EXERCISE DETAILS - Each entry must be given again exactly as it appears, with images excluded.

[Detected change data]
━━━━━━━━━━━━━━━━━━━━━━━━━━━━━━

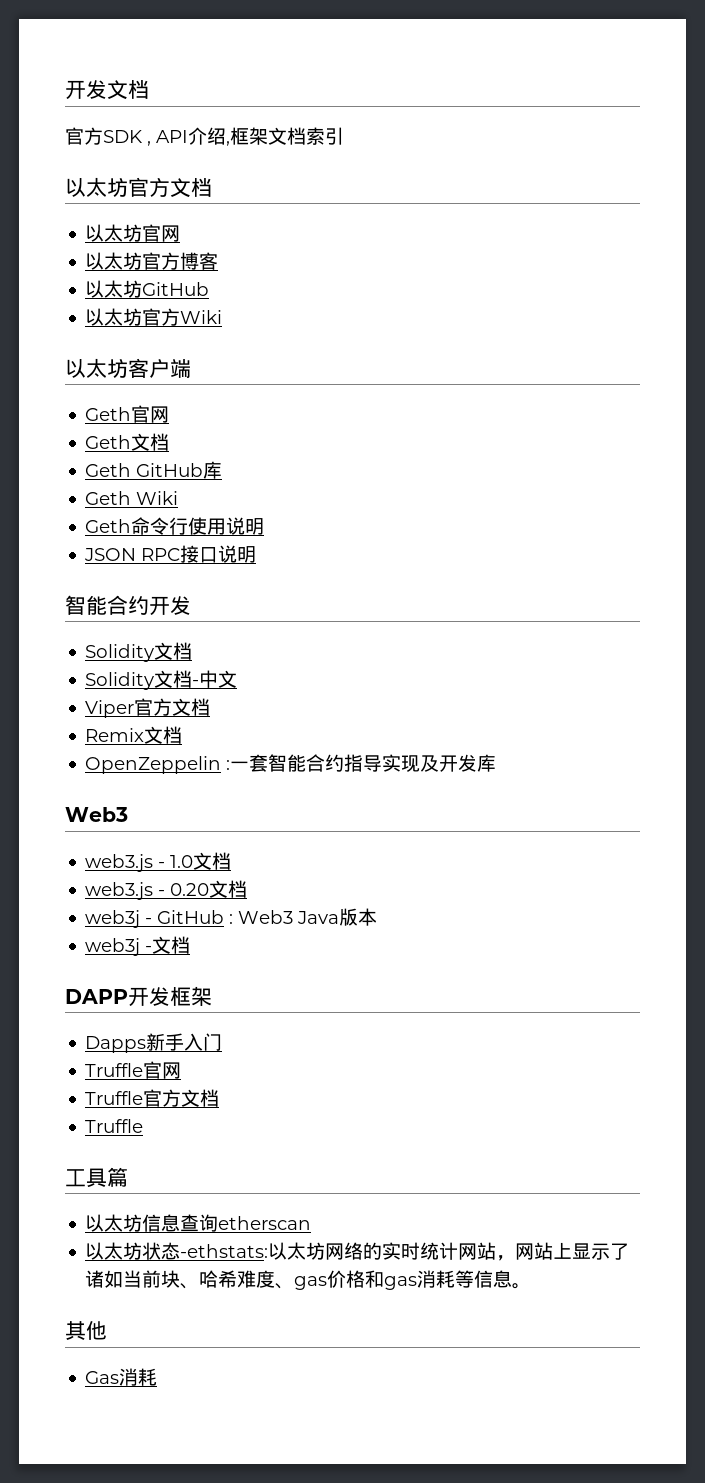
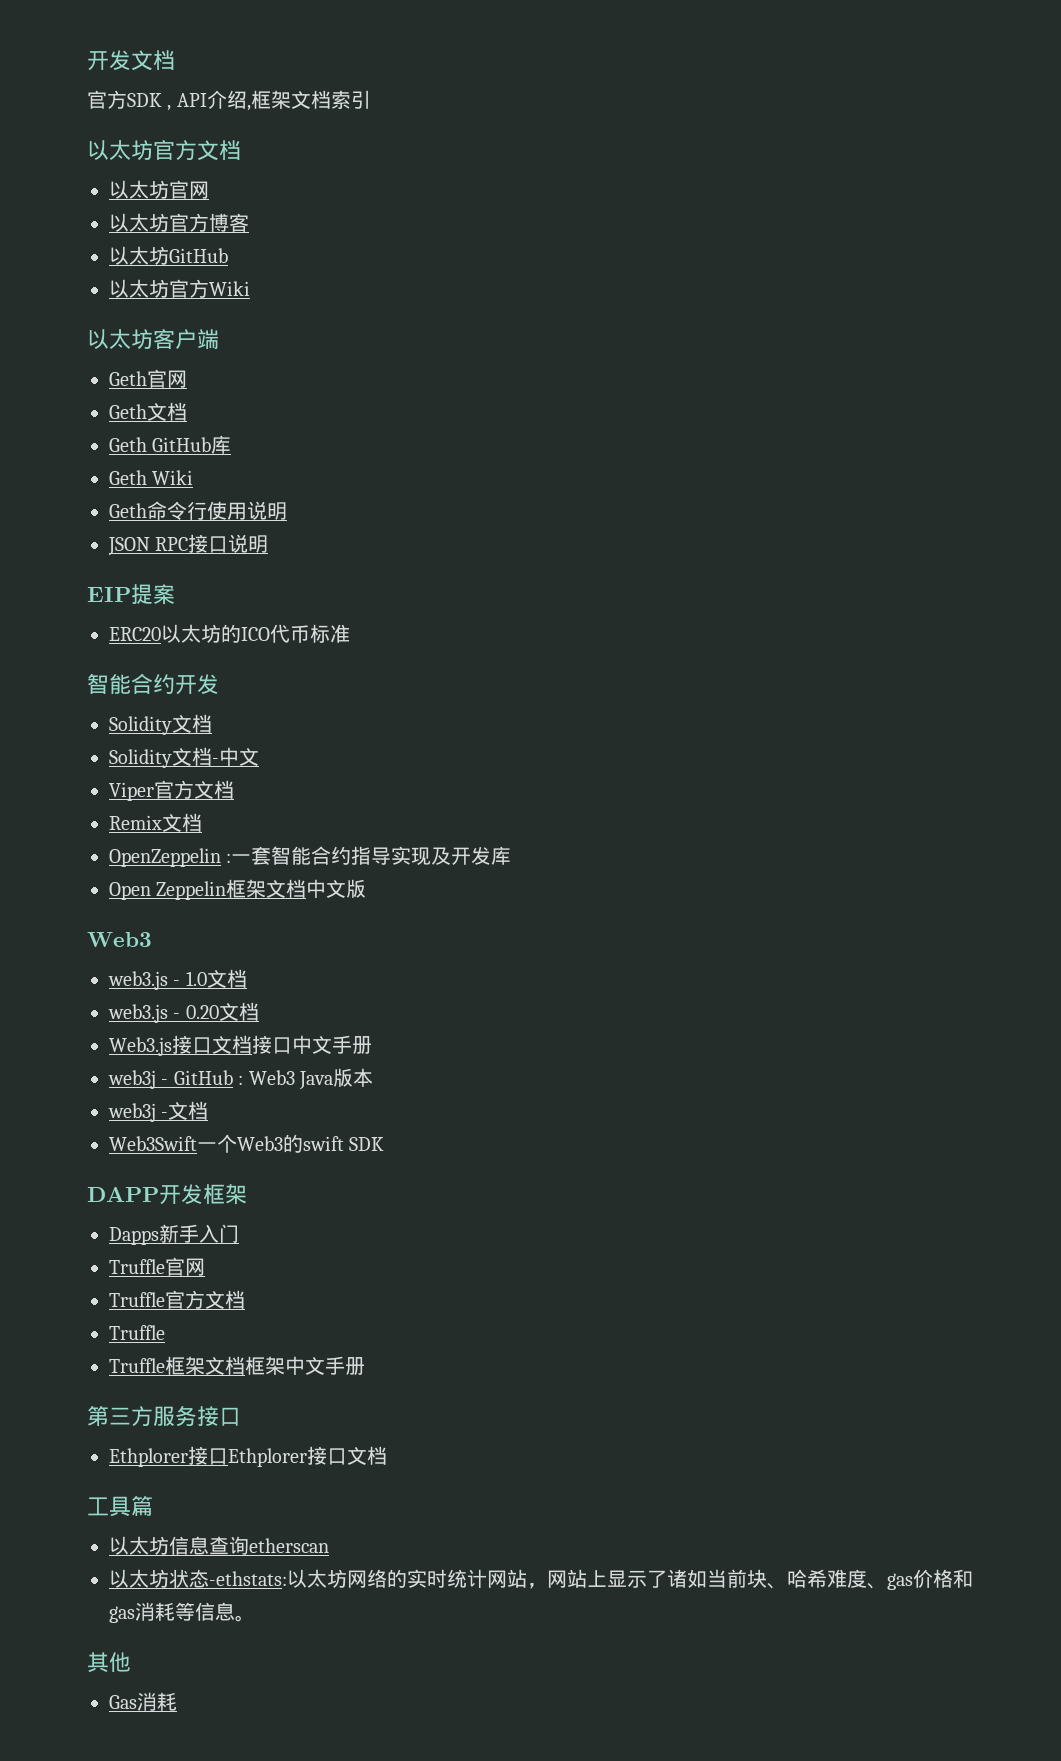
(257, 554) none -> [87,584,175,605] [109,624,350,643] // EIP提案 // ERC20以太坊的ICO代币标准
(497, 763) none -> [109,879,367,900] // Open Zeppelin框架文档中文版
(248, 889) none -> [109,1035,372,1056] // Web3.js接口文档接口中文手册
(191, 945) none -> [109,1134,385,1153] // Web3Swift一个Web3的swift SDK
(144, 1126) none -> [109,1356,365,1375] [87,1406,241,1427] [109,1446,387,1467] // Truffle框架文档框架中文手册 // 第三方服务接口 // Ethplorer接口Ethplorer接口文档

━━━━━━━━━━━━━━━━━━━━━━━━━━━━━━

REPLY -
(257, 554) none -> [87,584,175,605] [109,624,350,643] // EIP提案 // ERC20以太坊的ICO代币标准
(497, 763) none -> [109,879,367,900] // Open Zeppelin框架文档中文版
(248, 889) none -> [109,1035,372,1056] // Web3.js接口文档接口中文手册
(191, 945) none -> [109,1134,385,1153] // Web3Swift一个Web3的swift SDK
(144, 1126) none -> [109,1356,365,1375] [87,1406,241,1427] [109,1446,387,1467] // Truffle框架文档框架中文手册 // 第三方服务接口 // Ethplorer接口Ethplorer接口文档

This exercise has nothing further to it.